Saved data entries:
---
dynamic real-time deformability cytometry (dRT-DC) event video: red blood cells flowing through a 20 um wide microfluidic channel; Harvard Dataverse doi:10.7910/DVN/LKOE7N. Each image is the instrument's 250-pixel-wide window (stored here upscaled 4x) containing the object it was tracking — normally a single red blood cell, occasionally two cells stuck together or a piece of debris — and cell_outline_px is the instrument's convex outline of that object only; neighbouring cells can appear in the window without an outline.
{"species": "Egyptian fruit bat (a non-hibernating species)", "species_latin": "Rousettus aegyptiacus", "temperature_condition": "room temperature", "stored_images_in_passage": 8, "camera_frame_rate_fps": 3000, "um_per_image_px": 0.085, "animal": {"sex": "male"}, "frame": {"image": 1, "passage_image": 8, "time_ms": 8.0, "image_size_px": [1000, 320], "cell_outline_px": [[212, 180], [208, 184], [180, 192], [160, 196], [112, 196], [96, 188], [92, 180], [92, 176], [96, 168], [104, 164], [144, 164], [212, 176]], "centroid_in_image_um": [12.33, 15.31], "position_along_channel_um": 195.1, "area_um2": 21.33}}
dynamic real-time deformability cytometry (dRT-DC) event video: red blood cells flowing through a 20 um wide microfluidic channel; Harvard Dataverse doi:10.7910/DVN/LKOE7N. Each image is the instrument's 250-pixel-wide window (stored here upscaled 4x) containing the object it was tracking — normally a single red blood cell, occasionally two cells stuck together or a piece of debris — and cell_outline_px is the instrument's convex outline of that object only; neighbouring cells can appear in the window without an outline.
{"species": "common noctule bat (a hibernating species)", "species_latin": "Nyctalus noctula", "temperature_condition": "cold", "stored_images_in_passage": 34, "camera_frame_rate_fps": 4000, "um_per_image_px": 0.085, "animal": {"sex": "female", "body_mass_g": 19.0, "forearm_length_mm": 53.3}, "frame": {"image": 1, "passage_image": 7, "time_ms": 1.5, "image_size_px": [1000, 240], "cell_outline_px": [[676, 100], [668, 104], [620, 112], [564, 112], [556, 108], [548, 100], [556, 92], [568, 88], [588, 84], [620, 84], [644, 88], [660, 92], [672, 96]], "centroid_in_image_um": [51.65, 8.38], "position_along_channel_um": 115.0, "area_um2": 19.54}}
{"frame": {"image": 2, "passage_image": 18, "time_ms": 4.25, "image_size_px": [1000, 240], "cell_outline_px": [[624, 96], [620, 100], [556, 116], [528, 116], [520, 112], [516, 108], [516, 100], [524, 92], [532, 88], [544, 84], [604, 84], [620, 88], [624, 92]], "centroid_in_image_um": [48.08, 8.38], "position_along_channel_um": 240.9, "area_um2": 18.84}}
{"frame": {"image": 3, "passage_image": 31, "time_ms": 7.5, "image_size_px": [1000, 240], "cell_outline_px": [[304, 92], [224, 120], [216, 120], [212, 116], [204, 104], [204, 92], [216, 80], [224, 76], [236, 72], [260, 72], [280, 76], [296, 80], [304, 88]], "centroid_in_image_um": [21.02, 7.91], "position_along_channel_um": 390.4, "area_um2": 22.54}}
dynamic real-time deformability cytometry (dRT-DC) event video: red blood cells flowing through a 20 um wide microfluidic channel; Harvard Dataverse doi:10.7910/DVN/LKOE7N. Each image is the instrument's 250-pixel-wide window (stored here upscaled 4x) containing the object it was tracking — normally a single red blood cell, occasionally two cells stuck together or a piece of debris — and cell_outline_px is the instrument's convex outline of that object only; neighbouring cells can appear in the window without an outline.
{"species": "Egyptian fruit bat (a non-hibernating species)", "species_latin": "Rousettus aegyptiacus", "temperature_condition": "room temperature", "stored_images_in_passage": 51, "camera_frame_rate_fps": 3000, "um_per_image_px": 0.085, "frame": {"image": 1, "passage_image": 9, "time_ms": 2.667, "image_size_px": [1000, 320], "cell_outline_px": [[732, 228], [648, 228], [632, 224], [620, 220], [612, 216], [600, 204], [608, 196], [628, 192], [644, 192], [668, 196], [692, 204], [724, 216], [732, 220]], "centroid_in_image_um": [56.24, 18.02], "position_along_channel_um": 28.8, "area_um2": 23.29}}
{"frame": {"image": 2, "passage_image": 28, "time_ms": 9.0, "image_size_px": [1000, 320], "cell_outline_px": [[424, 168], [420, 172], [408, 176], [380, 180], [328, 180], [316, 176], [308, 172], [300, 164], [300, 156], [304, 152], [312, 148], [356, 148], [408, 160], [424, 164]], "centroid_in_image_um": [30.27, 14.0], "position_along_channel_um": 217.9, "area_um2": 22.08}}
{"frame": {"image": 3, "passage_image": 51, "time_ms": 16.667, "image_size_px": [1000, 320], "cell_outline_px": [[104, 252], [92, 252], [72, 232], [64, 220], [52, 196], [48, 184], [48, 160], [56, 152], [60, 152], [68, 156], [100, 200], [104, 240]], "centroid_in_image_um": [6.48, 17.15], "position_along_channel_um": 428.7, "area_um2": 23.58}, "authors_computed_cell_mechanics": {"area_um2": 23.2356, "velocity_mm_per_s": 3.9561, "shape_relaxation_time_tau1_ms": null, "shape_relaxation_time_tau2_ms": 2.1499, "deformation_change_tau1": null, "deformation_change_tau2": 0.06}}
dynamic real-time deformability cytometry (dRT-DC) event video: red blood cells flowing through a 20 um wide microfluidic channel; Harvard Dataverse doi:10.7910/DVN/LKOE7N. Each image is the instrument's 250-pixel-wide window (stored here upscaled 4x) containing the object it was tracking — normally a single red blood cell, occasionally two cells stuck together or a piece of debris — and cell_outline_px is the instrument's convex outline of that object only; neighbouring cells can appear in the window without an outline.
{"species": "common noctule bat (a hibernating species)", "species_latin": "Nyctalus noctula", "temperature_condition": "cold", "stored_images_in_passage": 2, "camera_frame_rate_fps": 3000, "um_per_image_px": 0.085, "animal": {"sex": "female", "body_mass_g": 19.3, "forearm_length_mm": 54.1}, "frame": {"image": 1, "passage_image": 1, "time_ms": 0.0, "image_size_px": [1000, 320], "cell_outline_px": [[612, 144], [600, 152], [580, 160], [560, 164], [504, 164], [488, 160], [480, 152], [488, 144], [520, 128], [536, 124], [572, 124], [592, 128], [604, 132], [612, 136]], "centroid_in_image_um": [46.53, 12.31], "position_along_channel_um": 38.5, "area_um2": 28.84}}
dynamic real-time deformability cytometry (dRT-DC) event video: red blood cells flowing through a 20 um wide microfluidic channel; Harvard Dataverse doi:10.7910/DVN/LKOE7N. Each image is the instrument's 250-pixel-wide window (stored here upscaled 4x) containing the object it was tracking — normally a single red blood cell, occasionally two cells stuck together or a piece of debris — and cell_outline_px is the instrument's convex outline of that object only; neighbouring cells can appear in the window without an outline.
---
* What this task involves *
Copy down the whole of the data above, matching it exactly.

* Response to this task *
dynamic real-time deformability cytometry (dRT-DC) event video: red blood cells flowing through a 20 um wide microfluidic channel; Harvard Dataverse doi:10.7910/DVN/LKOE7N. Each image is the instrument's 250-pixel-wide window (stored here upscaled 4x) containing the object it was tracking — normally a single red blood cell, occasionally two cells stuck together or a piece of debris — and cell_outline_px is the instrument's convex outline of that object only; neighbouring cells can appear in the window without an outline.
{"species": "Egyptian fruit bat (a non-hibernating species)", "species_latin": "Rousettus aegyptiacus", "temperature_condition": "room temperature", "stored_images_in_passage": 8, "camera_frame_rate_fps": 3000, "um_per_image_px": 0.085, "animal": {"sex": "male"}, "frame": {"image": 1, "passage_image": 8, "time_ms": 8.0, "image_size_px": [1000, 320], "cell_outline_px": [[212, 180], [208, 184], [180, 192], [160, 196], [112, 196], [96, 188], [92, 180], [92, 176], [96, 168], [104, 164], [144, 164], [212, 176]], "centroid_in_image_um": [12.33, 15.31], "position_along_channel_um": 195.1, "area_um2": 21.33}}
dynamic real-time deformability cytometry (dRT-DC) event video: red blood cells flowing through a 20 um wide microfluidic channel; Harvard Dataverse doi:10.7910/DVN/LKOE7N. Each image is the instrument's 250-pixel-wide window (stored here upscaled 4x) containing the object it was tracking — normally a single red blood cell, occasionally two cells stuck together or a piece of debris — and cell_outline_px is the instrument's convex outline of that object only; neighbouring cells can appear in the window without an outline.
{"species": "common noctule bat (a hibernating species)", "species_latin": "Nyctalus noctula", "temperature_condition": "cold", "stored_images_in_passage": 34, "camera_frame_rate_fps": 4000, "um_per_image_px": 0.085, "animal": {"sex": "female", "body_mass_g": 19.0, "forearm_length_mm": 53.3}, "frame": {"image": 1, "passage_image": 7, "time_ms": 1.5, "image_size_px": [1000, 240], "cell_outline_px": [[676, 100], [668, 104], [620, 112], [564, 112], [556, 108], [548, 100], [556, 92], [568, 88], [588, 84], [620, 84], [644, 88], [660, 92], [672, 96]], "centroid_in_image_um": [51.65, 8.38], "position_along_channel_um": 115.0, "area_um2": 19.54}}
{"frame": {"image": 2, "passage_image": 18, "time_ms": 4.25, "image_size_px": [1000, 240], "cell_outline_px": [[624, 96], [620, 100], [556, 116], [528, 116], [520, 112], [516, 108], [516, 100], [524, 92], [532, 88], [544, 84], [604, 84], [620, 88], [624, 92]], "centroid_in_image_um": [48.08, 8.38], "position_along_channel_um": 240.9, "area_um2": 18.84}}
{"frame": {"image": 3, "passage_image": 31, "time_ms": 7.5, "image_size_px": [1000, 240], "cell_outline_px": [[304, 92], [224, 120], [216, 120], [212, 116], [204, 104], [204, 92], [216, 80], [224, 76], [236, 72], [260, 72], [280, 76], [296, 80], [304, 88]], "centroid_in_image_um": [21.02, 7.91], "position_along_channel_um": 390.4, "area_um2": 22.54}}
dynamic real-time deformability cytometry (dRT-DC) event video: red blood cells flowing through a 20 um wide microfluidic channel; Harvard Dataverse doi:10.7910/DVN/LKOE7N. Each image is the instrument's 250-pixel-wide window (stored here upscaled 4x) containing the object it was tracking — normally a single red blood cell, occasionally two cells stuck together or a piece of debris — and cell_outline_px is the instrument's convex outline of that object only; neighbouring cells can appear in the window without an outline.
{"species": "Egyptian fruit bat (a non-hibernating species)", "species_latin": "Rousettus aegyptiacus", "temperature_condition": "room temperature", "stored_images_in_passage": 51, "camera_frame_rate_fps": 3000, "um_per_image_px": 0.085, "frame": {"image": 1, "passage_image": 9, "time_ms": 2.667, "image_size_px": [1000, 320], "cell_outline_px": [[732, 228], [648, 228], [632, 224], [620, 220], [612, 216], [600, 204], [608, 196], [628, 192], [644, 192], [668, 196], [692, 204], [724, 216], [732, 220]], "centroid_in_image_um": [56.24, 18.02], "position_along_channel_um": 28.8, "area_um2": 23.29}}
{"frame": {"image": 2, "passage_image": 28, "time_ms": 9.0, "image_size_px": [1000, 320], "cell_outline_px": [[424, 168], [420, 172], [408, 176], [380, 180], [328, 180], [316, 176], [308, 172], [300, 164], [300, 156], [304, 152], [312, 148], [356, 148], [408, 160], [424, 164]], "centroid_in_image_um": [30.27, 14.0], "position_along_channel_um": 217.9, "area_um2": 22.08}}
{"frame": {"image": 3, "passage_image": 51, "time_ms": 16.667, "image_size_px": [1000, 320], "cell_outline_px": [[104, 252], [92, 252], [72, 232], [64, 220], [52, 196], [48, 184], [48, 160], [56, 152], [60, 152], [68, 156], [100, 200], [104, 240]], "centroid_in_image_um": [6.48, 17.15], "position_along_channel_um": 428.7, "area_um2": 23.58}, "authors_computed_cell_mechanics": {"area_um2": 23.2356, "velocity_mm_per_s": 3.9561, "shape_relaxation_time_tau1_ms": null, "shape_relaxation_time_tau2_ms": 2.1499, "deformation_change_tau1": null, "deformation_change_tau2": 0.06}}
dynamic real-time deformability cytometry (dRT-DC) event video: red blood cells flowing through a 20 um wide microfluidic channel; Harvard Dataverse doi:10.7910/DVN/LKOE7N. Each image is the instrument's 250-pixel-wide window (stored here upscaled 4x) containing the object it was tracking — normally a single red blood cell, occasionally two cells stuck together or a piece of debris — and cell_outline_px is the instrument's convex outline of that object only; neighbouring cells can appear in the window without an outline.
{"species": "common noctule bat (a hibernating species)", "species_latin": "Nyctalus noctula", "temperature_condition": "cold", "stored_images_in_passage": 2, "camera_frame_rate_fps": 3000, "um_per_image_px": 0.085, "animal": {"sex": "female", "body_mass_g": 19.3, "forearm_length_mm": 54.1}, "frame": {"image": 1, "passage_image": 1, "time_ms": 0.0, "image_size_px": [1000, 320], "cell_outline_px": [[612, 144], [600, 152], [580, 160], [560, 164], [504, 164], [488, 160], [480, 152], [488, 144], [520, 128], [536, 124], [572, 124], [592, 128], [604, 132], [612, 136]], "centroid_in_image_um": [46.53, 12.31], "position_along_channel_um": 38.5, "area_um2": 28.84}}
dynamic real-time deformability cytometry (dRT-DC) event video: red blood cells flowing through a 20 um wide microfluidic channel; Harvard Dataverse doi:10.7910/DVN/LKOE7N. Each image is the instrument's 250-pixel-wide window (stored here upscaled 4x) containing the object it was tracking — normally a single red blood cell, occasionally two cells stuck together or a piece of debris — and cell_outline_px is the instrument's convex outline of that object only; neighbouring cells can appear in the window without an outline.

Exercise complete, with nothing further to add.